■ **Kutipan Teks**
^^^^
Malam
itu, kegelapan menutupi jagad raya. Kegelapan ini bukanlah tanda bahwa kue-kue
mau dibagikan, layaknya sebuah perayaan natal yang meriah. Kegelapan ini bukan
pula sebuah “kode alam” karena terbenamnya sang mentari, demi menyongsong sang
malam yang diikuti dengan kalimat “sunyi
senyap”, seperti lirik pada bait pertama yang terdapat dalam syair lagu
malam kudus.
Ini adalah kegelapan dalam arti yang sebenarnya! Suatu
kenyataan yang apa adanya, bukan ada apanya. Ini sebuah tragedi kegelapan yang
selalu hadir dan membawa tidak saja ribuan, tetapi juga jutaan caci maki!
Bahkan penghancuran! Seperti yang terdengar malam ini. Dimana-mana, di atas, di
samping, bahkan dibawa, semuanya menjadi gaduh!
Kegelapan ini sungguh antagonistis dengan sumber datangnya
kegelapan itu sendiri. Ini memang diluar hukum logika kegelapan! Ya, memang
sesuatu yang tak mampu dinalar juga dengan prinsip-prinsip penerangan. Karena
yang terjadi adalah “habis gelap,
terbitlah gelap”.
^^^^
■ **Data Ekstraksi**
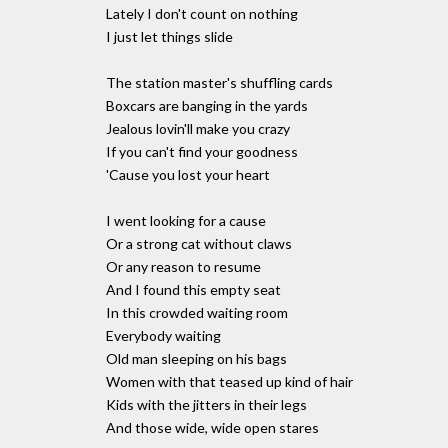
Lately I don't count on nothing
I just let things slide
The station master's shuffling cards
Boxcars are banging in the yards
Jealous lovin'll make you crazy
If you can't find your goodness
'Cause you lost your heart
I went looking for a cause
Or a strong cat without claws
Or any reason to resume
And I found this empty seat
In this crowded waiting room
Everybody waiting
Old man sleeping on his bags
Women with that teased up kind of hair
Kids with the jitters in their legs
And those wide, wide open stares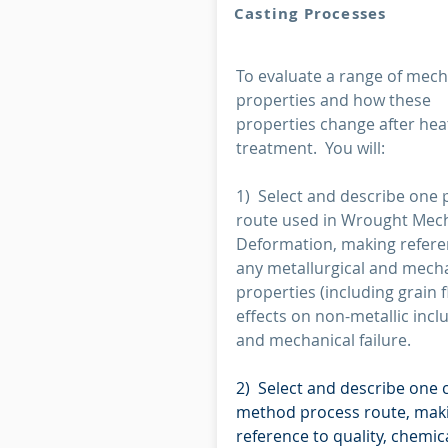
Casting Processes
To evaluate a range of mech
properties and how these
properties change after hea
treatment. You will:
1) Select and describe one 
route used in Wrought Mec
Deformation, making refere
any metallurgical and mech
properties (including grain f
effects on non-metallic incl
and mechanical failure.
2) Select and describe one 
method process route, mak
reference to quality, chemic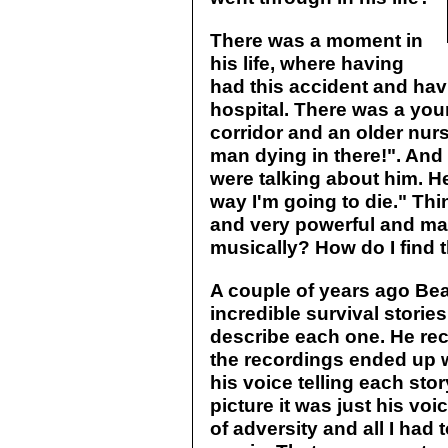
There was a moment in
his life, where having
had this accident and havi
hospital. There was a you
corridor and an older nurs
man dying in there!". And 
were talking about him. H
way I'm going to die." Thin
and very powerful and mak
musically? How do I find t
A couple of years ago Bear
incredible survival stories
describe each one. He rec
the recordings ended up 
his voice telling each sto
picture it was just his voi
of adversity and all I had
^^^^
■ **Butir Tugas 1**
Tulis ulang kutipan tentang kegelapan mulai dari "Ini adalah kegelapan" sampai dengan "semuanya menjadi gaduh!", dengan mengganti "tragedi" menjadi "bencana".
■ **Butir Tugas 2**
Sebutkan semua ungkapan yang diapit tanda petik dalam kutipan tentang kegelapan.

■ **Hasil Latihan 1**
Ini adalah kegelapan dalam arti yang sebenarnya! Suatu
kenyataan yang apa adanya, bukan ada apanya. Ini sebuah bencana kegelapan yang
selalu hadir dan membawa tidak saja ribuan, tetapi juga jutaan caci maki!
Bahkan penghancuran! Seperti yang terdengar malam ini. Dimana-mana, di atas, di
samping, bahkan dibawa, semuanya menjadi gaduh!

■ **Hasil Latihan 2**
- “kode alam”
- “sunyi senyap”
- “habis gelap, terbitlah gelap”